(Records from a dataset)
____
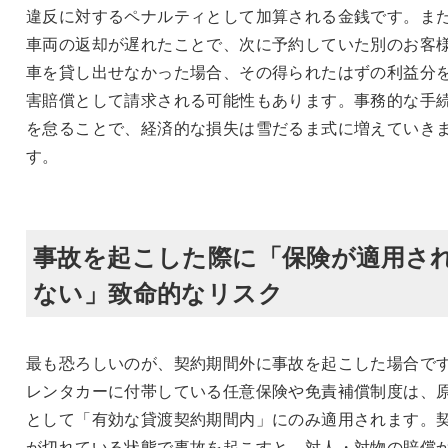
違反に対するペナルティとして加算される金銭です。ま
車両の返却が遅れたことで、次に予約していた別のお客
車を貸し出せなかった場合、その得られたはずの利益分
害賠償として請求される可能性もあります。事務的な手
を怠ることで、経済的な損失は雪だるま式に増えていき
す。
事故を起こした際に「保険が適用さ
ない」致命的なリスク
最も恐ろしいのが、契約期間外に事故を起こした場合で
レンタカーに付帯している任意保険や免責補償制度は、
として「有効な貸渡契約期間内」にのみ適用されます。
が切れている状態で事故を起こすと、対人・対物の賠償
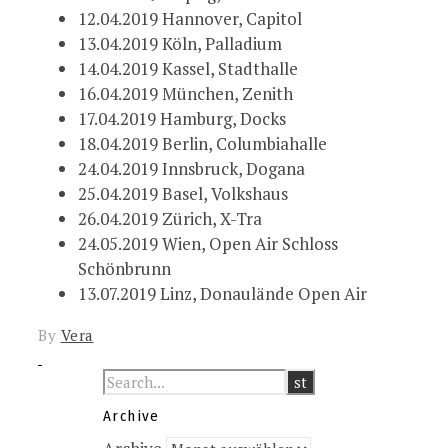
12.04.2019 Hannover, Capitol
13.04.2019 Köln, Palladium
14.04.2019 Kassel, Stadthalle
16.04.2019 München, Zenith
17.04.2019 Hamburg, Docks
18.04.2019 Berlin, Columbiahalle
24.04.2019 Innsbruck, Dogana
25.04.2019 Basel, Volkshaus
26.04.2019 Zürich, X-Tra
24.05.2019 Wien, Open Air Schloss
Schönbrunn
13.07.2019 Linz, Donaulände Open Air
By
Vera
Archive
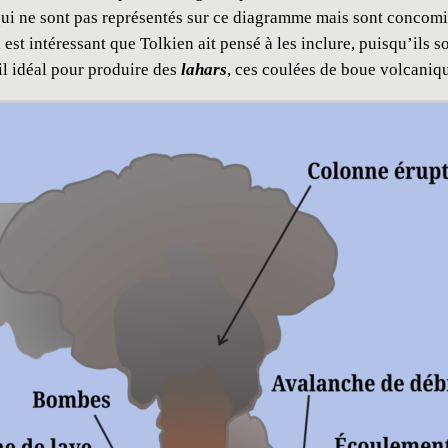
ui ne sont pas représentés sur ce diagramme mais sont concomita
est intéressant que Tolkien ait pensé à les inclure, puisqu’ils 
ail idéal pour produire des
lahars
, ces coulées de boue volcaniqu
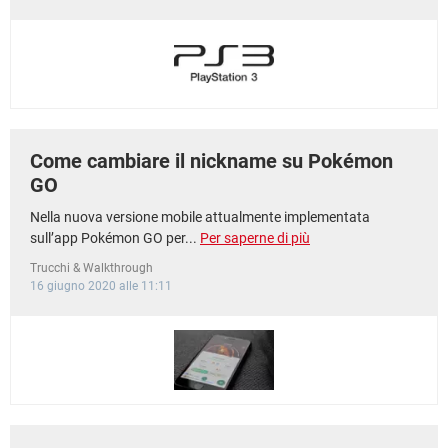
Come cambiare il nickname su Pokémon
GO
Nella nuova versione mobile attualmente implementata
sull’app Pokémon GO per...
Per saperne di più
Trucchi & Walkthrough
16 giugno 2020 alle 11:11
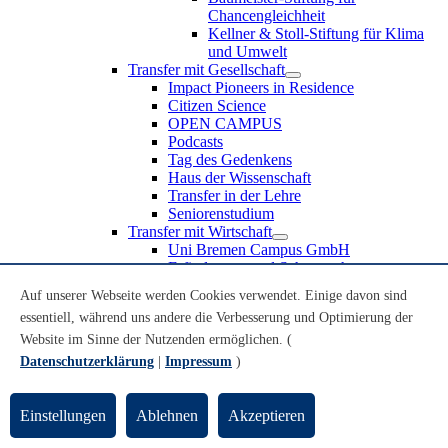
Chancengleichheit
Kellner & Stoll-Stiftung für Klima
und Umwelt
Transfer mit Gesellschaft
Impact Pioneers in Residence
Citizen Science
OPEN CAMPUS
Podcasts
Tag des Gedenkens
Haus der Wissenschaft
Transfer in der Lehre
Seniorenstudium
Transfer mit Wirtschaft
Uni Bremen Campus GmbH
Erfindungen und Schutzrechte
Partnerschaften und Beteiligungen
Auf unserer Webseite werden Cookies verwendet. Einige davon sind
Recruiting an der Universität Bremen
essentiell, während uns andere die Verbesserung und Optimierung der
Weiterbildung an der Universität Bremen
Transfer mit Schule
Website im Sinne der Nutzenden ermöglichen. (
Schülerinnen und Schüler
Datenschutzerklärung
|
Impressum
)
MINT-Schnupperstudium
Schulklassen
Lehrkräfte
Einstellungen
Ablehnen
Akzeptieren
Gründungsunterstützung
UniTransfer - Servicestelle für Transferaktivitäten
____
REQUIREMENT: Could you copy every line from the records that has "Universität" in it?

RESULT BELOW:
Recruiting an der Universität Bremen
Weiterbildung an der Universität Bremen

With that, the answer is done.